Jornalismo Básico 2: reportagens especiais/Reportagens do JOB/Gabriel Nunes e Julia Benini
Largo do Café
O relógio. Ele cresce oxidado sobre um trapézio de granito. Cerceado por pequenos ladrilhos poliédricos encardidos de chuva, poluição e tempo. Tempo que se revela estático e fragmentado nos ponteiros paralisados e ausentes das suas faces tridimensionais. “Em manutenção”, é possível ler em um papel sulfite fixado na sua base. Ele cresce solitário. Ensimesmado. Preso a um tempo que não nos pertence mais e a números romanos que nunca nos pertenceram.
Irônico monumento ao tempo, como poetizou o cronista Guilherme de Almeida, o Relógio Público de Níchile foi instalado, na Praça Antonio Prado, em 1935. Até 1905, o pequeno espaço hexagonal solapado entre duas fileiras de prédios que se afunilam até acabarem no Edifício Altino Arantes era conhecido como Largo do Rosário. No entanto, pela Lei nº 799.04, a referência sacra deu lugar ao nome e sobrenome do cafeicultor e primeiro prefeito de São Paulo, que governou a pauliceia desvairada de 1900 a 1910.
Mais à frente, entre um coreto de madeira e uma banca de jornal, surge uma fonte. Ornamentada com representações de ginetes e gárgulas, ela exibe a marca indelével de um opulento passado construído em cima dos grãos de café. Hoje ela abriga, nas rugas do mármore desgastado, os sulfitos e ácidos clorídricos que o céu da cidade transborda diariamente. O níquel das moedas não mais se acumula, reluzente, no fundo dela. Os centavos mais sem valor não escapam do bolso de quem os tem, nem mesmo para atender aos pedidos de quem não os tem. A fonte não realiza os desejos de ninguém. Sobre ela, um homem beberica sua aguardente enquanto observa embevecido os pombos alçarem voo. As asas farfalham como folhas ao vento.

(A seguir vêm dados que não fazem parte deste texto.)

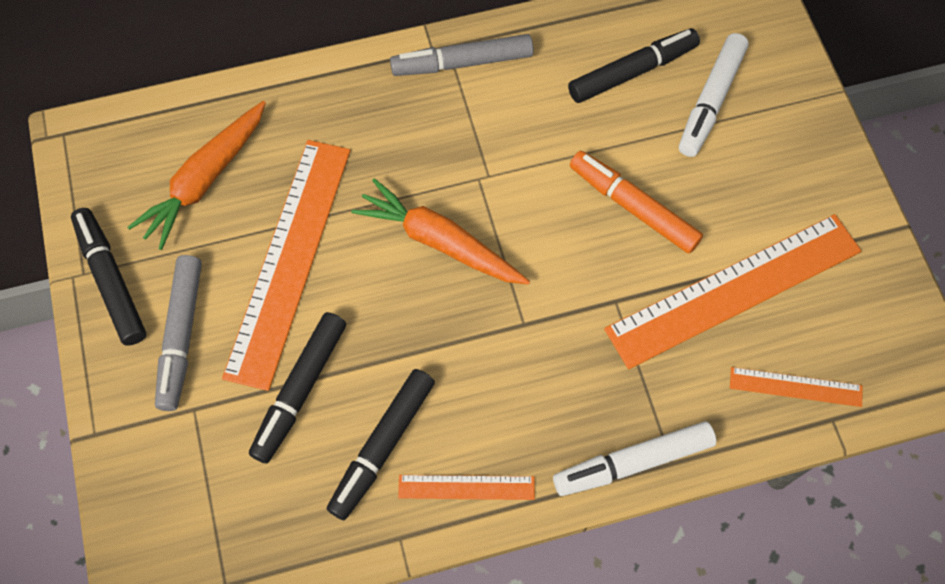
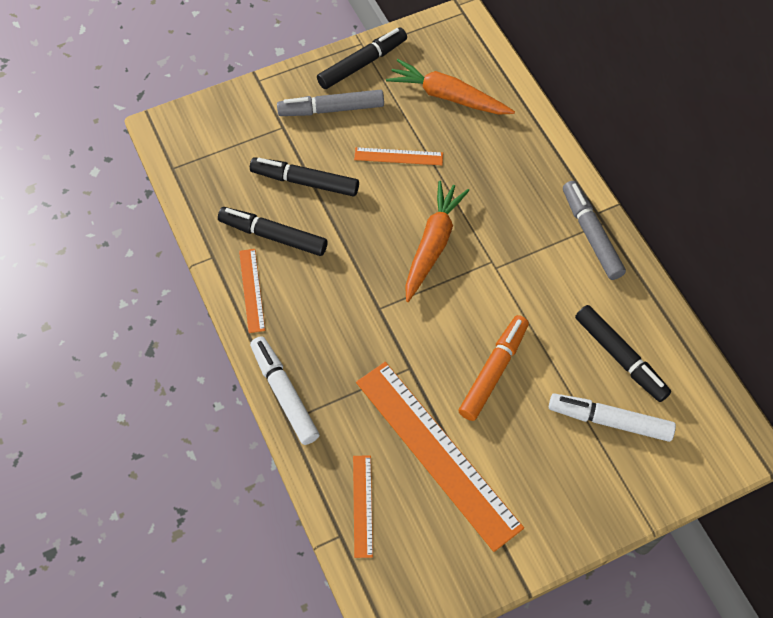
camera: 80 degrees right, 5 degrees down
orange ruler [222,140,350,391] -> orange ruler [354,147,443,165], size x0.46

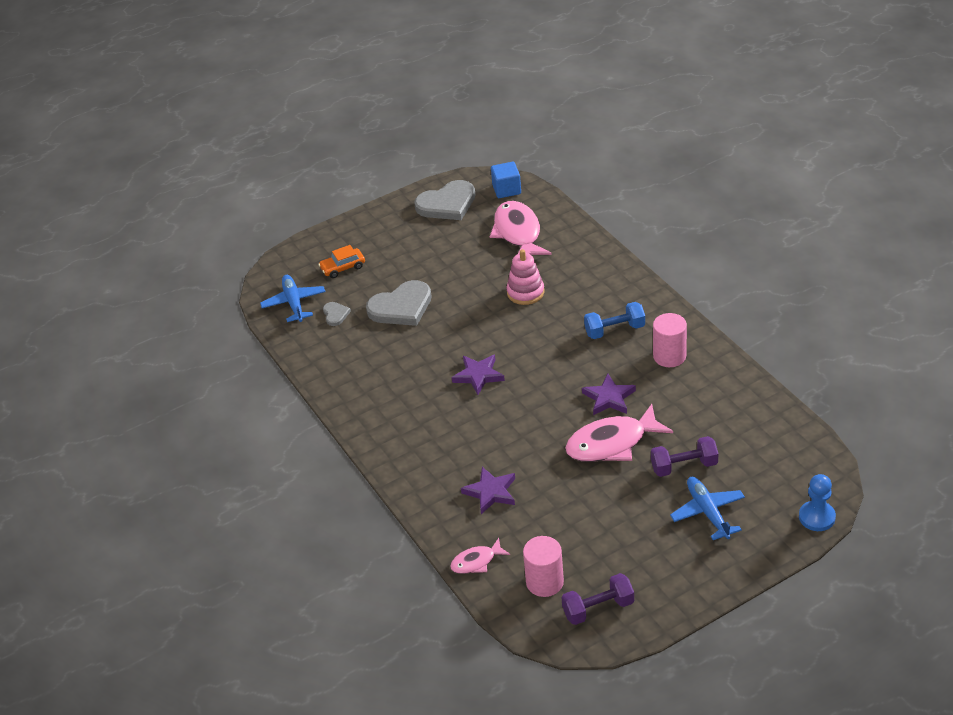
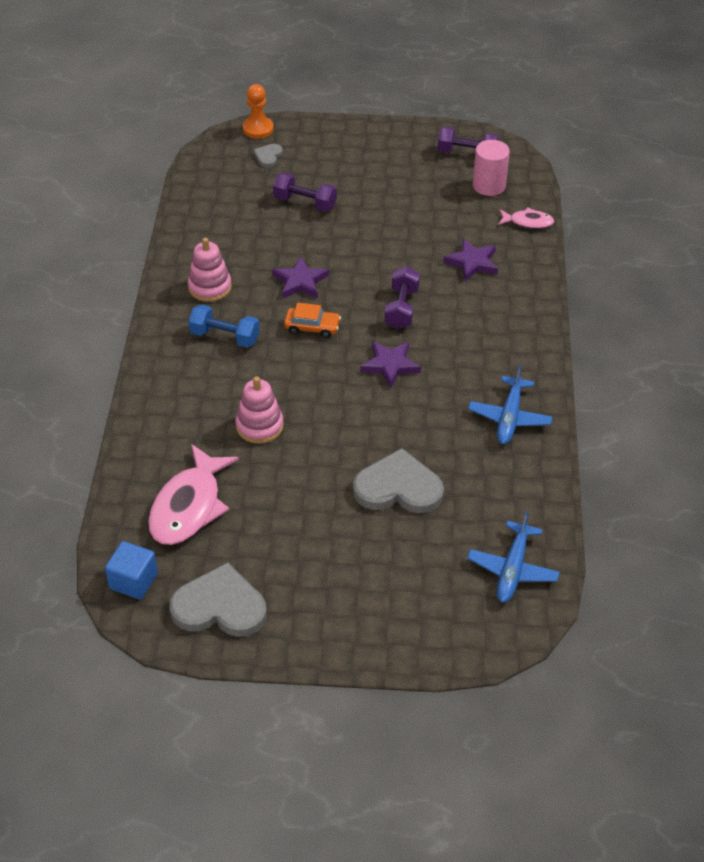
camera: 150 degrees left, 5 degrees up
orange car [318,245,365,278] -> orange car moved to [284,303,341,338]
grey heart [323,302,351,326] -> grey heart moved to [253,144,283,167]
pink fish [565,404,673,462] -> none
pink cylinder [653,313,687,367] -> pink stacking toy [188,238,232,302]
blue plane [670,477,745,540] -> blue plane moved to [468,365,553,444]
blue pawn [799,474,836,531] -> orange pawn [243,84,274,139]
none -> purple dumbbell [384,266,420,329]

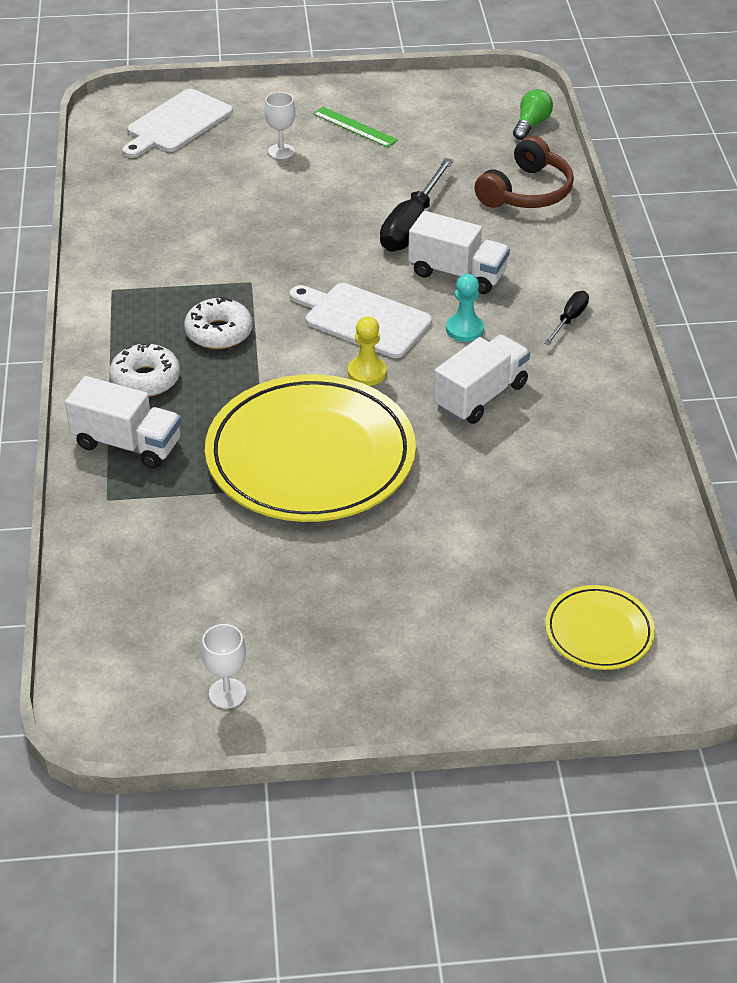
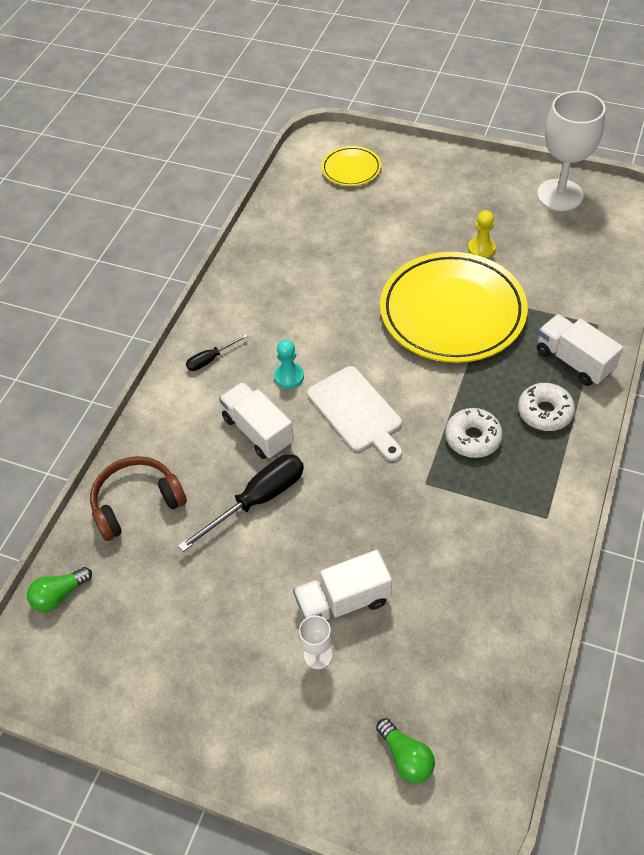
camera: 150 degrees left, 10 degrees up
white cutting board [122,89,233,158] -> green light bulb [376,718,435,783]
white goblet [201,624,246,709] -> white goblet [537,91,606,211], size x2.22
green ruler [313,107,398,148] -> none
yellow pawn [348,316,387,386] -> yellow pawn moved to [468,210,496,258]
white truck [433,335,530,424] -> white truck moved to [293,550,392,623]

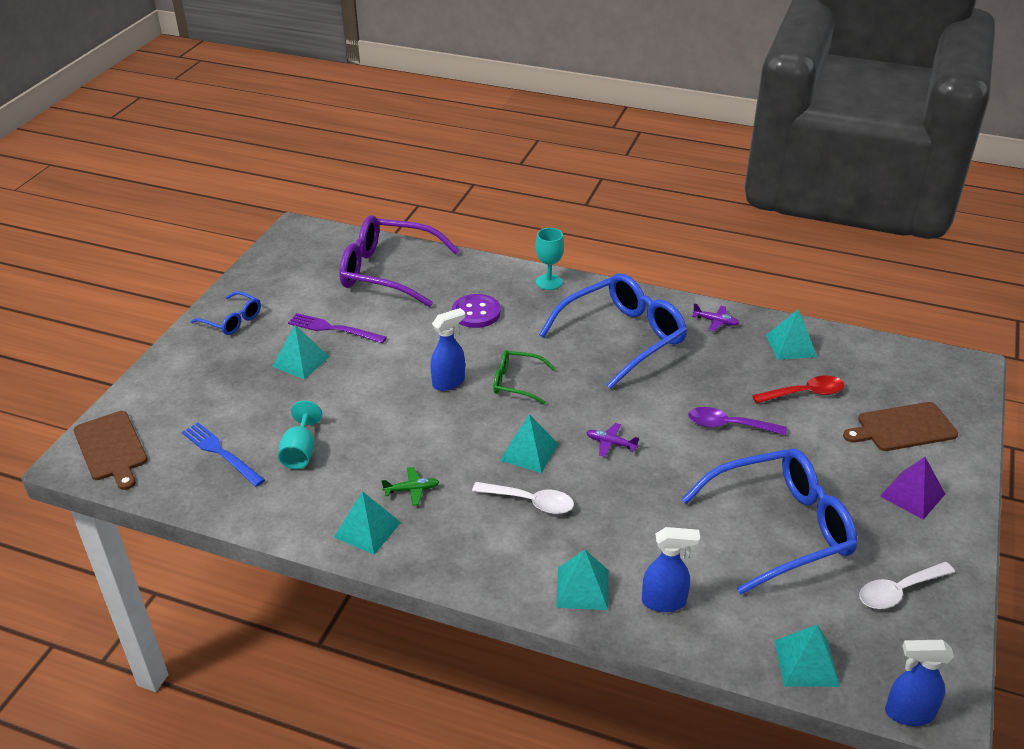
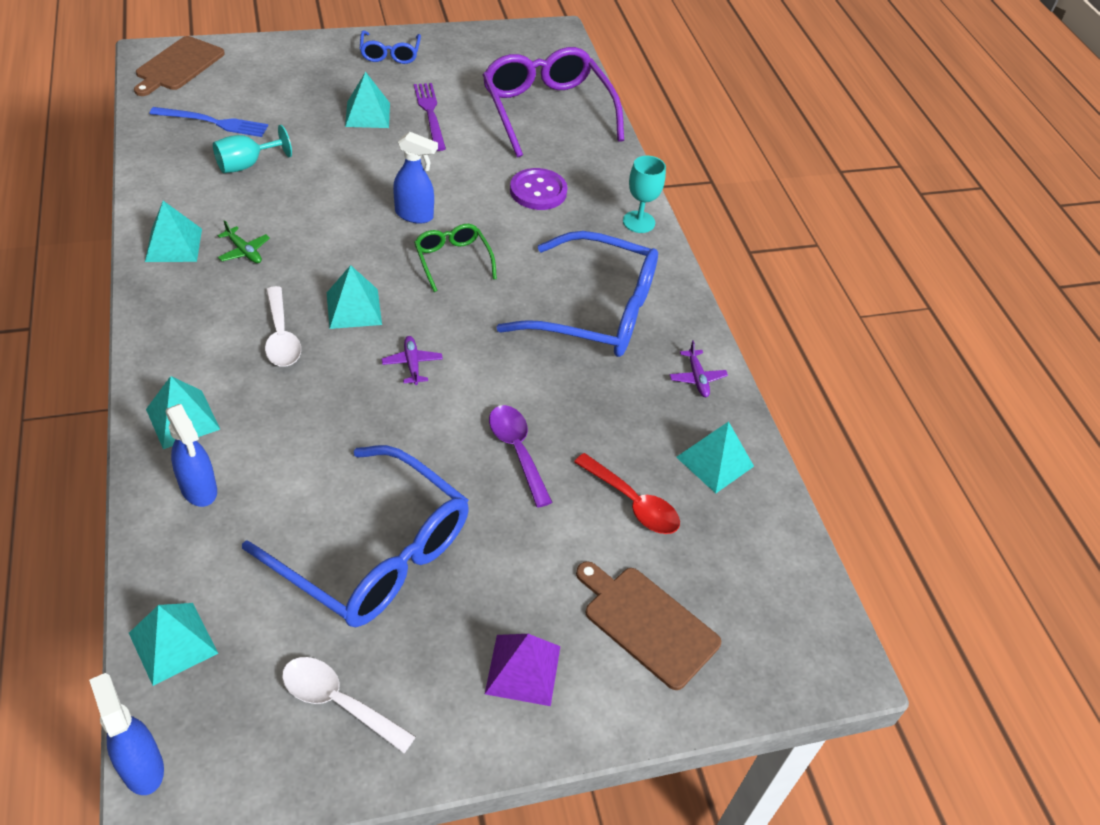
camera: 50 degrees right, 10 degrees up
blue fork [182,423,265,487] -> blue fork turned 90 degrees clockwise [149,107,268,137]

Os prédios se erguem arbitrariamente, como em um jogo tétrico. Irregulares. Imperfeitos. Ao lado de um edifício moderno, um neoclássico. Ao lado de um prédio de janelas espelhadas, um de pequenos vitrais baços despontando do concreto maciço. As sombras se projetam deles sobre o ladrilho do chão como um Sacilotto monocromático. A extensa fileira de construções enclausuram duas árvores. Claustrofóbicas e silenciosas, elas crescem contra o som e fúria da capital paulista. No entanto, cada árvore enclausurada pelo concreto e argamassa guarda em si o mórbido desejo de violentar as paredes que cercam sua vida.
Seus troncos surgem como pequenos tesouros clandestinos entre as construções mais antigas, que revelam nas paredes desgastadas e esquecidas a memória desbotada do testemunho do leilão de café que ocorria nas ruas São Bento, Álvares Penteado e na estreita rua do Comércio. O ouro negro, antes em grãos, agora escorre do bule para as xícaras aliviadas pelo final do expediente de quem frequenta os bares e cafeterias do Largo do Café.
E os olhos sujos, que testemunham a inércia de um tempo quebrado no relógio público, são os mesmos que observam perplexos a inexorável e perturbadora passagem do tempo ao redor da pequena torre enferrujada.